TASK DIRECTIONS ▸
Can you print, word for word, everything in the listing from the line "class: Mammalia" down through its final line?

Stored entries
** Begin **

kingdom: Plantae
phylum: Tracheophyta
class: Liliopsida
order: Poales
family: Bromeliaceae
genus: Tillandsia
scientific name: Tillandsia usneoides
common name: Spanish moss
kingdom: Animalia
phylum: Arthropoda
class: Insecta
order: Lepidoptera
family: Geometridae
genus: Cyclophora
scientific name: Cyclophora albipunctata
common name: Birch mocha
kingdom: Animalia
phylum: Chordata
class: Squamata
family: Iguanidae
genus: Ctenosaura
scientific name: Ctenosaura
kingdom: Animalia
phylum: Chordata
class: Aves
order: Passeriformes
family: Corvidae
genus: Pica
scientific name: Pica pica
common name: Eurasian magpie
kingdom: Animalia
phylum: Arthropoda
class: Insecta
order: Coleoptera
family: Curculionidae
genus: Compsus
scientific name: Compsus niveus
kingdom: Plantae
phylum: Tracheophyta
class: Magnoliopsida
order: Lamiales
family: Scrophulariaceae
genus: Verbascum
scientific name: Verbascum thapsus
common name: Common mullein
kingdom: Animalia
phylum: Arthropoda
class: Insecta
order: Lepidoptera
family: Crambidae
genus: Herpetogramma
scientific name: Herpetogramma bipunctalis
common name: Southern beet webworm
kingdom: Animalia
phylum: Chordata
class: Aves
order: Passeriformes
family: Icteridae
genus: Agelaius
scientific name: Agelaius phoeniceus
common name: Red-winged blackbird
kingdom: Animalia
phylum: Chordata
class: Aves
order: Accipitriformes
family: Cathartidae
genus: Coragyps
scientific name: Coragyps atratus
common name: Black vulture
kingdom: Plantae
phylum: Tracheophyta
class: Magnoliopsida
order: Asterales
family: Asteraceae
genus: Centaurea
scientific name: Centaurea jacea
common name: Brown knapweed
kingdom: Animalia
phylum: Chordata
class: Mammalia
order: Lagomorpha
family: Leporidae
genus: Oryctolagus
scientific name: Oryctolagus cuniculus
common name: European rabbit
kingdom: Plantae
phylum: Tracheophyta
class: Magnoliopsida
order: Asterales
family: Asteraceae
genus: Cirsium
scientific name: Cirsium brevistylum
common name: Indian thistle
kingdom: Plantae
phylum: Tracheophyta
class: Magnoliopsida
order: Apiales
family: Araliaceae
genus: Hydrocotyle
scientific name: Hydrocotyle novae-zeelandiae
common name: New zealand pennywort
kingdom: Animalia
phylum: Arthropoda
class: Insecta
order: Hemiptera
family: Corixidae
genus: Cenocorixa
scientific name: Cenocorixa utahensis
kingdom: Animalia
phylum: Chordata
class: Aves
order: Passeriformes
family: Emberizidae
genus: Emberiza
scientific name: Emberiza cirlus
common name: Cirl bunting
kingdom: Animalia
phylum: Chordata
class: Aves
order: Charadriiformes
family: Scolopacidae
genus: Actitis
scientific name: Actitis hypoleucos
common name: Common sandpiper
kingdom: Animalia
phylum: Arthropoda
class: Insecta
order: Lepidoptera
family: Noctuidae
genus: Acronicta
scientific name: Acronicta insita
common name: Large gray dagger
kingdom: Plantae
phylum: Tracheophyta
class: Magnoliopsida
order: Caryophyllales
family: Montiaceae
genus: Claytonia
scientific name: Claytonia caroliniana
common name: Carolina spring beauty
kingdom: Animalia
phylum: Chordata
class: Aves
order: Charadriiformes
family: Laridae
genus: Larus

** End **

OUTPUT OF THE EXERCISE ▸
class: Mammalia
order: Lagomorpha
family: Leporidae
genus: Oryctolagus
scientific name: Oryctolagus cuniculus
common name: European rabbit
kingdom: Plantae
phylum: Tracheophyta
class: Magnoliopsida
order: Asterales
family: Asteraceae
genus: Cirsium
scientific name: Cirsium brevistylum
common name: Indian thistle
kingdom: Plantae
phylum: Tracheophyta
class: Magnoliopsida
order: Apiales
family: Araliaceae
genus: Hydrocotyle
scientific name: Hydrocotyle novae-zeelandiae
common name: New zealand pennywort
kingdom: Animalia
phylum: Arthropoda
class: Insecta
order: Hemiptera
family: Corixidae
genus: Cenocorixa
scientific name: Cenocorixa utahensis
kingdom: Animalia
phylum: Chordata
class: Aves
order: Passeriformes
family: Emberizidae
genus: Emberiza
scientific name: Emberiza cirlus
common name: Cirl bunting
kingdom: Animalia
phylum: Chordata
class: Aves
order: Charadriiformes
family: Scolopacidae
genus: Actitis
scientific name: Actitis hypoleucos
common name: Common sandpiper
kingdom: Animalia
phylum: Arthropoda
class: Insecta
order: Lepidoptera
family: Noctuidae
genus: Acronicta
scientific name: Acronicta insita
common name: Large gray dagger
kingdom: Plantae
phylum: Tracheophyta
class: Magnoliopsida
order: Caryophyllales
family: Montiaceae
genus: Claytonia
scientific name: Claytonia caroliniana
common name: Carolina spring beauty
kingdom: Animalia
phylum: Chordata
class: Aves
order: Charadriiformes
family: Laridae
genus: Larus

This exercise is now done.